#### [Text shown]
╔══
The senator is seeking for the court to direct the State to admit that there is a secret deal and that this agreement permits RAF jet fighters to patrol over Irish airspace.

SENATOR GERARD CRAUGHWELL is suing the Government in an effort to compel them to state whether they have a deal with the British Government to intercept rogue aircraft over Ireland.

Craughwell has issued High Court proceedings against the Government of Ireland and the Attorney General.

The senator is seeking for the court to direct the State to admit that there is “a secret deal” and that this agreement permits RAF jet fighters to patrol over Irish airspace. 

Earlier this year the Commission on the Defence Forces set out a series of recommendations around the Irish Air Corps. In the most ambitious set of suggestions it said that Ireland would get 12 fighter jets to police Irish airspace. 

Craughwell had said in speeches previously that Ireland does not have an indigenous jet fighter capability. 

Speaking to The Journal Craughwell said that this agreement is repugnant to the Irish constitution.

“I have been questioning the agreement made after 9/11 between Ireland and the UK which provides for the RAF to interdict, intercept and escort aircraft from Irish Air Space.

“I believe that this agreement is unconstitutional. To date the answers I have been given have been evasive and possibly misleading.

“The most recent answer from Minister Coveney at the Joint Oireachtas Committee on Defence and Foreign Affairs has left me with no alternative but to have this matter brought before the courts,” he said. 

It has been claimed by the Senator and other defence sources that a memorandum was signed with the British to provide a jet fighter response to incoming suspicious aircraft. 

Craughwell said that he first got wind of the agreement in 2017 and had asked questions of the Government as to the nature of the deal. 

“I was told nothing to see here. Move along. So I asked several more times about this, because the more I was told there was nothing to see, the more I was being told there is an agreement, that the agreement was signed between the Department of Foreign Affairs, the Department of Defence, and the Irish Aviation Authority.

“And that became a huge concern for me, because none of those agencies includes a minister with the power to make such an agreement, as far as I am aware.

“I looked at the constitutionality of it. And it’s clearly set out in the Constitution who can can and who can’t establish a defence of the nation,” he said. 

This refers to a number of sections of the constitution including Article Five with regard to the sovereignty of the Irish State and Article 29.5.1 which states that any international agreement must come before the Dáil for ratification.
╚══
#### [Data shown]
╔══
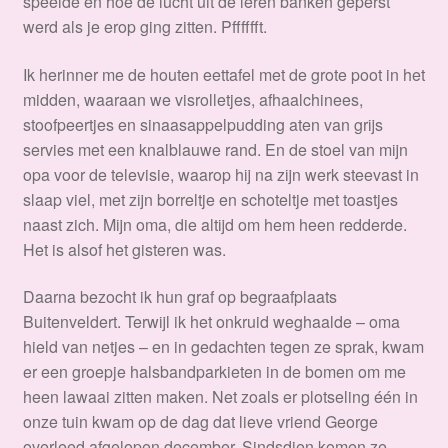
speelde en hoe de lucht uit de leren banken geperst
werd als je erop ging zitten. Pfffffft.
Ik herinner me de houten eettafel met de grote poot in het
midden, waaraan we visrolletjes, afhaalchinees,
stoofpeertjes en sinaasappelpudding aten van grijs
servies met een knalblauwe rand. En de stoel van mijn
opa voor de televisie, waarop hij na zijn werk steevast in
slaap viel, met zijn borreltje en schoteltje met toastjes
naast zich. Mijn oma, die altijd om hem heen redderde.
Het is alsof het gisteren was.
Daarna bezocht ik hun graf op begraafplaats
Buitenveldert. Terwijl ik het onkruid weghaalde – oma
hield van netjes – en in gedachten tegen ze sprak, kwam
er een groepje halsbandparkieten in de bomen om me
heen lawaai zitten maken. Net zoals er plotseling één in
onze tuin kwam op de dag dat lieve vriend George
overleed afgelopen december. Sindsdien komen ze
╚══
#### [Exercise description]
Reproduce verbatim the passage of the article on the senator's lawsuit that opens with the words "Speaking to The" and closes with "and possibly misleading.". The records above were taken from a source separate from the article.

#### [Response]
Speaking to The Journal Craughwell said that this agreement is repugnant to the Irish constitution.

“I have been questioning the agreement made after 9/11 between Ireland and the UK which provides for the RAF to interdict, intercept and escort aircraft from Irish Air Space.

“I believe that this agreement is unconstitutional. To date the answers I have been given have been evasive and possibly misleading.